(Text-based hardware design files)
=== Section Start ===

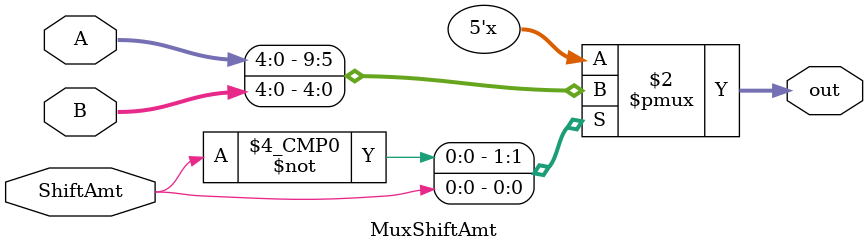
<source format=sv>
module MuxShiftAmt(A, B, out, ShiftAmt);
	
	input logic [4:0] A, B;
	input logic ShiftAmt;
	output logic [4:0] out;
  
    always @(ShiftAmt)begin
      case(ShiftAmt)
            0: out = A;
            1: out = B;
        endcase
    end
endmodule
</source>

=== Section End ===

What is being asked: Return all the entries word for word, but omit any pictures they contain.

Solution for this task:
<source format=sv>
module MuxShiftAmt(A, B, out, ShiftAmt);
	
	input logic [4:0] A, B;
	input logic ShiftAmt;
	output logic [4:0] out;
  
    always @(ShiftAmt)begin
      case(ShiftAmt)
            0: out = A;
            1: out = B;
        endcase
    end
endmodule
</source>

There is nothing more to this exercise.